MOOKIE: Only sometimes. They're mainly for informational
purposes. We have block leaders who demand that we get out on
certain nights. It's pretty cool sometimes: we even get show cats...you
know, the cute ones who go to the big official best of show cat events
that their breeders hold...and all the salmon we can eat.
ME: I see sex and decadence is rife even in the feline community.
Hey, you mind if I tell my friend about this? There's no way I can
keep this to myself!
MOOKIE: I'm afraid not. This secret has persisted through
thousands upon thousands of years, and those who intentionally or
unintentionally attempt to expose us are efficiently processed into
ME: Understood. I think I should go now. Baseball practice
soon. When I get back, I'll play with you some. Promise.
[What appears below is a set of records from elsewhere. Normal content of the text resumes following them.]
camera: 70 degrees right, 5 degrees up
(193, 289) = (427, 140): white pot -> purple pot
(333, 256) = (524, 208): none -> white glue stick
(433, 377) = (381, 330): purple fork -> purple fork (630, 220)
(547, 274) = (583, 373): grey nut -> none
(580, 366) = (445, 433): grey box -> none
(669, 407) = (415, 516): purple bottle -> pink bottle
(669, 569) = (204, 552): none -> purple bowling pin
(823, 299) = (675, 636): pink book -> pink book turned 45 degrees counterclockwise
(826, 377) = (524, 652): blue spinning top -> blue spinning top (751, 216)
MOOKIE: You have good reason to be weirded out. You were
talking to your cat. But I'll be here for you should you need it,
and you'll learn to listen to me. That's the way it has always been.
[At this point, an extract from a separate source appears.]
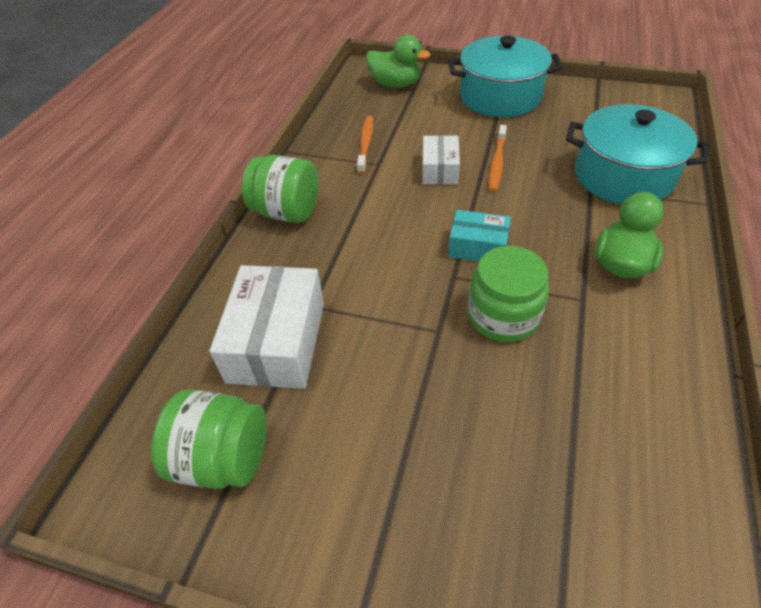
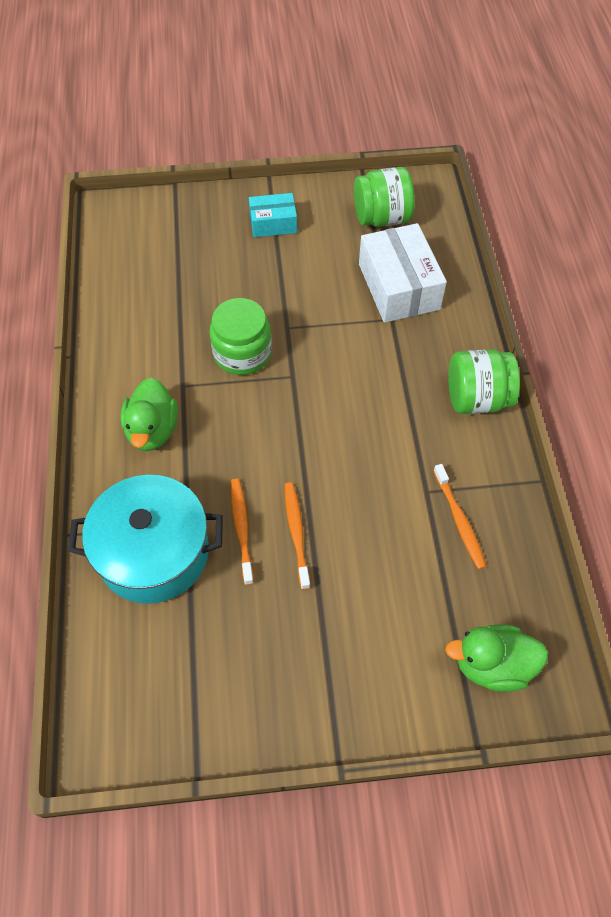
camera: 155 degrees right, 10 degrees up
(440, 169) = (355, 503): white box -> none
(478, 246) = (282, 412): turquoise box -> turquoise box (273, 223)
(500, 97) = (332, 678): turquoise pot -> none
(543, 174) = (241, 528): none -> orange toothbrush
Now, go along, little man, and continue your game of hitting a cowhide
sphere with a poor dead tree's wood.
ME: See you later... Howl if you want Mom or Fred to let you in.
You have a lot of issues with mankind -- it'll give me plenty to think
about during practice.
MOOKIE: Isn't it perfectly reasonable for cats to feel that
way about humans? Maybe if humans actually considered other species
as sentient, they'd realize how different the world actually is. And
what IS that? Cologne? You reek.
From that day on, I realized that I could expect to have my balls
busted day in and day out by a being that weighed a seventeenth of
what I weighed. I learned a lot from Mookie, and he taught me to
take criticism constructively, and to see things from different
perspectives. From me, I don't think he learned much that he
didn't already know -- cats are far more perceptive than we are.
In the future, perhaps I'll post more conversations with Mookie as
I consider them relevant and helpful to your understanding of me.
For the present, though, consider seeing if you can persuade your
own cat to sit down and have a talk with you. You'll be a far
better human after hearing a cat's side of things.